▶ Extracted records

━━━━━━━━

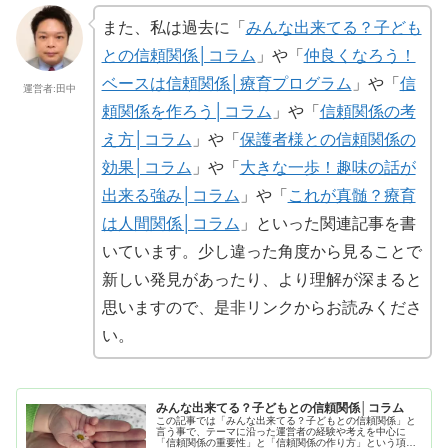
また、私は過去に「
みんな出来てる？子ども
との信頼関係│コラム
」や「
仲良くなろう！
ベースは信頼関係│療育プログラム
」や「
信
運営者:田中
頼関係を作ろう│コラム
」や「
信頼関係の考
え方│コラム
」や「
保護者様との信頼関係の
効果│コラム
」や「
大きな一歩！趣味の話が
出来る強み│コラム
」や「
これが真髄？療育
は人間関係│コラム
」といった関連記事を書
いています。少し違った角度から見ることで
新しい発見があったり、より理解が深まると
思いますので、是非リンクからお読みくださ
い。
みんな出来てる？子どもとの信頼関係│コラム
この記事では「みんな出来てる？子どもとの信頼関係」と
言う事で、テーマに沿った運営者の経験や考えを中心に
「信頼関係の重要性」と「信頼関係の作り方」という項目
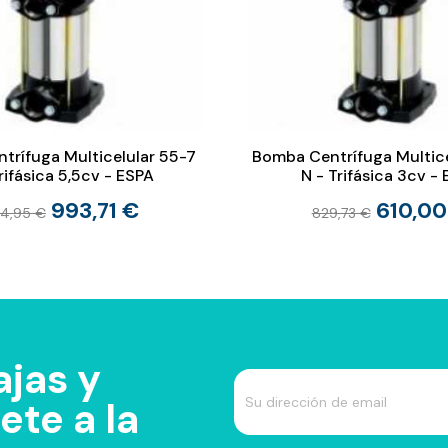
trífuga Multicelular 55-7
Bomba Centrífuga Multice
rifásica 5,5cv - ESPA
N - Trifásica 3cv -
993,71 €
610,00
24,95 €
829,73 €
jas y
te a la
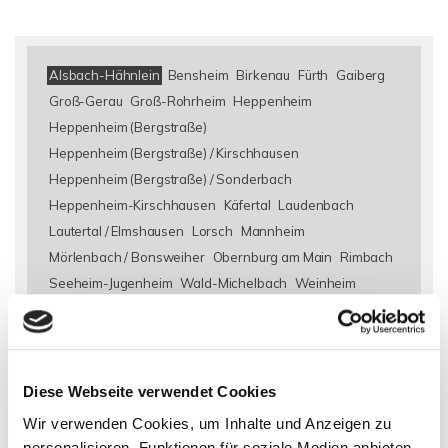
Alsbach-Hähnlein
Bensheim
Birkenau
Fürth
Gaiberg
Groß-Gerau
Groß-Rohrheim
Heppenheim
Heppenheim (Bergstraße)
Heppenheim (Bergstraße) / Kirschhausen
Heppenheim (Bergstraße) / Sonderbach
Heppenheim-Kirschhausen
Käfertal
Laudenbach
Lautertal / Elmshausen
Lorsch
Mannheim
Mörlenbach / Bonsweiher
Obernburg am Main
Rimbach
Seeheim-Jugenheim
Wald-Michelbach
Weinheim
Weinheim / Hohensachsen
Wilhelmsfeld
Zwingenberg
Eigentumswohnungen Alsbach-Hähnlein
Eigentumswohnung
Alsbach-Hähnlein
Immo Alsbach-Hähnlein
Wohnungen
Diese Webseite verwendet Cookies
Alsbach-Hähnlein
Wohnung suche Alsbach-Hähnlein
Wir verwenden Cookies, um Inhalte und Anzeigen zu
Wohnungssuche Alsbach-Hähnlein
Wohnungsanzeigen
personalisieren, Funktionen für soziale Medien anbieten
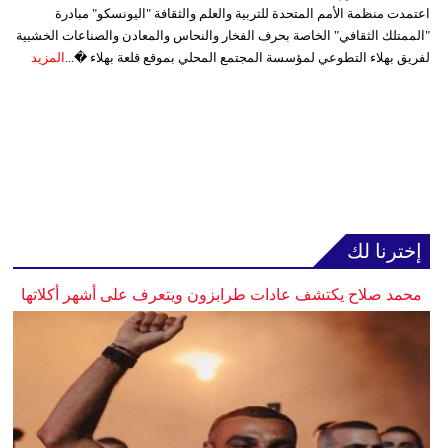
اعتمدت منظمة الأمم المتحدة للتربية والعلم والثقافة "اليونسكو" مبادرة
"الممتلك الثقافي" الخاصة بحرف الفخار والنحاس والمعادن والصناعات الخشبية
لفريق بهلاء التطوعي لمؤسسة المجتمع المحلي بموقع قلعة بهلاء �...
المزيد
إخترنا لك
محمد صلاح يكتشف عادات طرابزون ويتعرف على أشهر أكلاتها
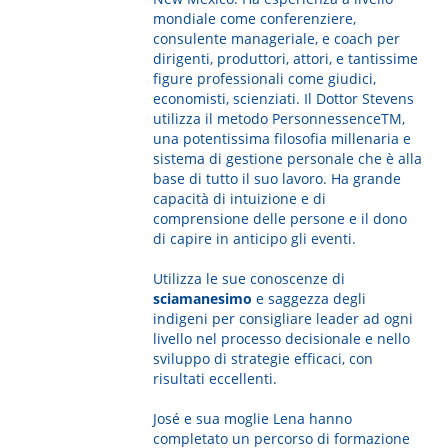
mondiale come conferenziere,
consulente manageriale, e coach per
dirigenti, produttori, attori, e tantissime
figure professionali come giudici,
economisti, scienziati. Il Dottor Stevens
utilizza il metodo PersonnessenceTM,
una potentissima filosofia millenaria e
sistema di gestione personale che è alla
base di tutto il suo lavoro. Ha grande
capacità di intuizione e di
comprensione delle persone e il dono
di capire in anticipo gli eventi.
Utilizza le sue conoscenze di
sciamanesimo
e saggezza degli
indigeni per consigliare leader ad ogni
livello nel processo decisionale e nello
sviluppo di strategie efficaci, con
risultati eccellenti.
José e sua moglie Lena hanno
completato un percorso di formazione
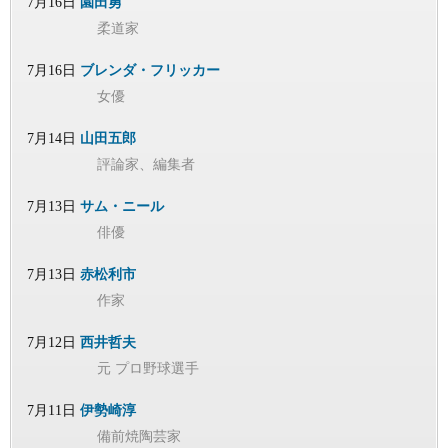
7月16日
園田勇
柔道家
7月16日
ブレンダ・フリッカー
女優
7月14日
山田五郎
評論家、編集者
7月13日
サム・ニール
俳優
7月13日
赤松利市
作家
7月12日
西井哲夫
元 プロ野球選手
7月11日
伊勢崎淳
備前焼陶芸家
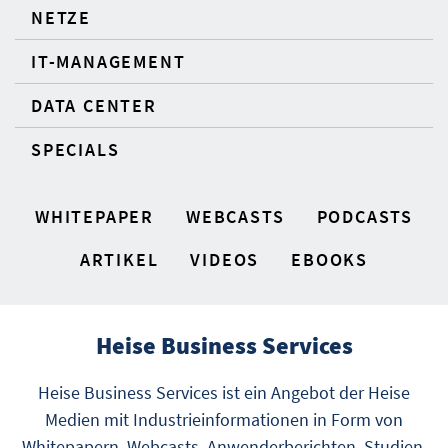
NETZE
IT-MANAGEMENT
DATA CENTER
SPECIALS
WHITEPAPER
WEBCASTS
PODCASTS
ARTIKEL
VIDEOS
EBOOKS
Heise Business Services
Heise Business Services ist ein Angebot der Heise
Medien mit Industrieinformationen in Form von
Whitepapern, Webcasts, Anwenderberichten, Studien,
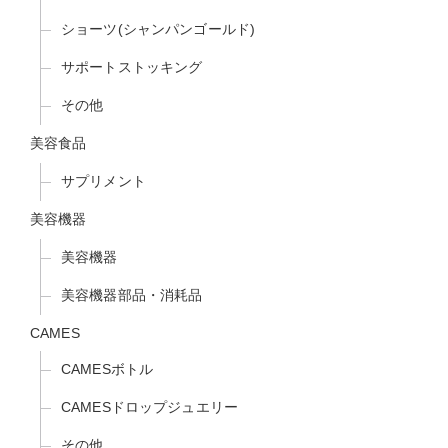
ショーツ(シャンパンゴールド)
サポートストッキング
その他
美容食品
サプリメント
美容機器
美容機器
美容機器部品・消耗品
CAMES
CAMESボトル
CAMESドロップジュエリー
その他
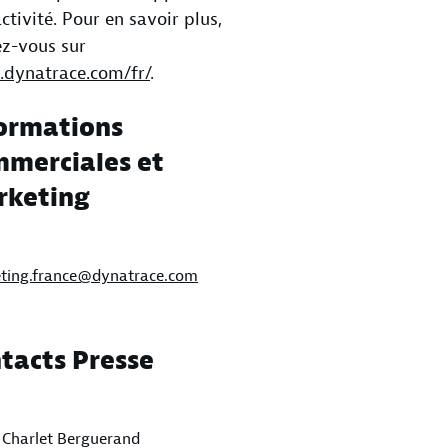
activité. Pour en savoir plus,
z-vous sur
dynatrace.com/fr/
.
ormations
merciales et
rketing
ting.france@dynatrace.com
tacts Presse
s Charlet Berguerand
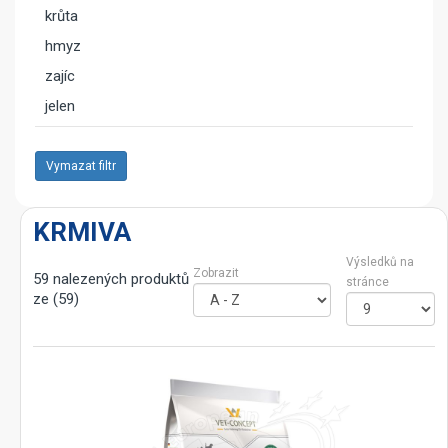
krůta
hmyz
zajíc
jelen
Vymazat filtr
KRMIVA
Výsledků na
Zobrazit
59 nalezených produktů
stránce
ze (59)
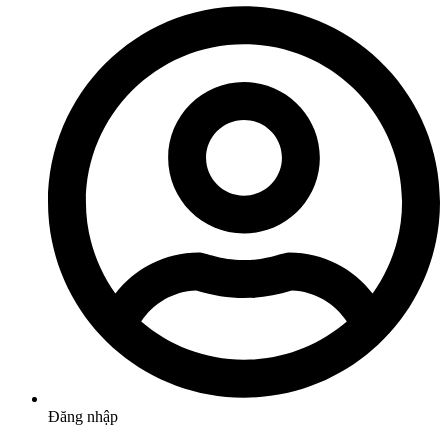
Đăng nhập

━━━━━━━━

▶ How to complete this task
Copy every line of text from the records above exactly, leaving the pictures out of your answer.

▶ Task response
また、私は過去に「
みんな出来てる？子ども
との信頼関係│コラム
」や「
仲良くなろう！
ベースは信頼関係│療育プログラム
」や「
信
運営者:田中
頼関係を作ろう│コラム
」や「
信頼関係の考
え方│コラム
」や「
保護者様との信頼関係の
効果│コラム
」や「
大きな一歩！趣味の話が
出来る強み│コラム
」や「
これが真髄？療育
は人間関係│コラム
」といった関連記事を書
いています。少し違った角度から見ることで
新しい発見があったり、より理解が深まると
思いますので、是非リンクからお読みくださ
い。
みんな出来てる？子どもとの信頼関係│コラム
この記事では「みんな出来てる？子どもとの信頼関係」と
言う事で、テーマに沿った運営者の経験や考えを中心に
「信頼関係の重要性」と「信頼関係の作り方」という項目
trífuga Multicelular 55-7
Bomba Centrífuga Multice
rifásica 5,5cv - ESPA
N - Trifásica 3cv -
993,71 €
610,00
24,95 €
829,73 €
jas y
te a la
Alsbach-Hähnlein
Bensheim
Birkenau
Fürth
Gaiberg
Groß-Gerau
Groß-Rohrheim
Heppenheim
Heppenheim (Bergstraße)
Heppenheim (Bergstraße) / Kirschhausen
Heppenheim (Bergstraße) / Sonderbach
Heppenheim-Kirschhausen
Käfertal
Laudenbach
Lautertal / Elmshausen
Lorsch
Mannheim
Mörlenbach / Bonsweiher
Obernburg am Main
Rimbach
Seeheim-Jugenheim
Wald-Michelbach
Weinheim
Weinheim / Hohensachsen
Wilhelmsfeld
Zwingenberg
Eigentumswohnungen Alsbach-Hähnlein
Eigentumswohnung
Alsbach-Hähnlein
Immo Alsbach-Hähnlein
Wohnungen
Diese Webseite verwendet Cookies
Alsbach-Hähnlein
Wohnung suche Alsbach-Hähnlein
Wir verwenden Cookies, um Inhalte und Anzeigen zu
Wohnungssuche Alsbach-Hähnlein
Wohnungsanzeigen
personalisieren, Funktionen für soziale Medien anbieten
اعتمدت منظمة الأمم المتحدة للتربية والعلم والثقافة "اليونسكو" مبادرة
"الممتلك الثقافي" الخاصة بحرف الفخار والنحاس والمعادن والصناعات الخشبية
لفريق بهلاء التطوعي لمؤسسة المجتمع المحلي بموقع قلعة بهلاء �...
المزيد
إخترنا لك
محمد صلاح يكتشف عادات طرابزون ويتعرف على أشهر أكلاتها
mondiale come conferenziere,
consulente manageriale, e coach per
dirigenti, produttori, attori, e tantissime
figure professionali come giudici,
economisti, scienziati. Il Dottor Stevens
utilizza il metodo PersonnessenceTM,
una potentissima filosofia millenaria e
sistema di gestione personale che è alla
base di tutto il suo lavoro. Ha grande
capacità di intuizione e di
comprensione delle persone e il dono
di capire in anticipo gli eventi.
Utilizza le sue conoscenze di
sciamanesimo
e saggezza degli
indigeni per consigliare leader ad ogni
livello nel processo decisionale e nello
sviluppo di strategie efficaci, con
risultati eccellenti.
José e sua moglie Lena hanno
completato un percorso di formazione
7月16日
園田勇
柔道家
7月16日
ブレンダ・フリッカー
女優
7月14日
山田五郎
評論家、編集者
7月13日
サム・ニール
俳優
7月13日
赤松利市
作家
7月12日
西井哲夫
元 プロ野球選手
7月11日
伊勢崎淳
備前焼陶芸家
NETZE
IT-MANAGEMENT
DATA CENTER
SPECIALS
WHITEPAPER
WEBCASTS
PODCASTS
ARTIKEL
VIDEOS
EBOOKS
Heise Business Services
Heise Business Services ist ein Angebot der Heise
Medien mit Industrieinformationen in Form von
Whitepapern, Webcasts, Anwenderberichten, Studien,
ショーツ(シャンパンゴールド)
サポートストッキング
その他
美容食品
サプリメント
美容機器
美容機器
美容機器部品・消耗品
CAMES
CAMESボトル
CAMESドロップジュエリー
その他
activité. Pour en savoir plus,
z-vous sur
dynatrace.com/fr/
.
ormations
merciales et
rketing
ting.france@dynatrace.com
tacts Presse
s Charlet Berguerand
krůta
hmyz
zajíc
jelen
Vymazat filtr
KRMIVA
Výsledků na
Zobrazit
59 nalezených produktů
stránce
ze (59)
Đăng nhập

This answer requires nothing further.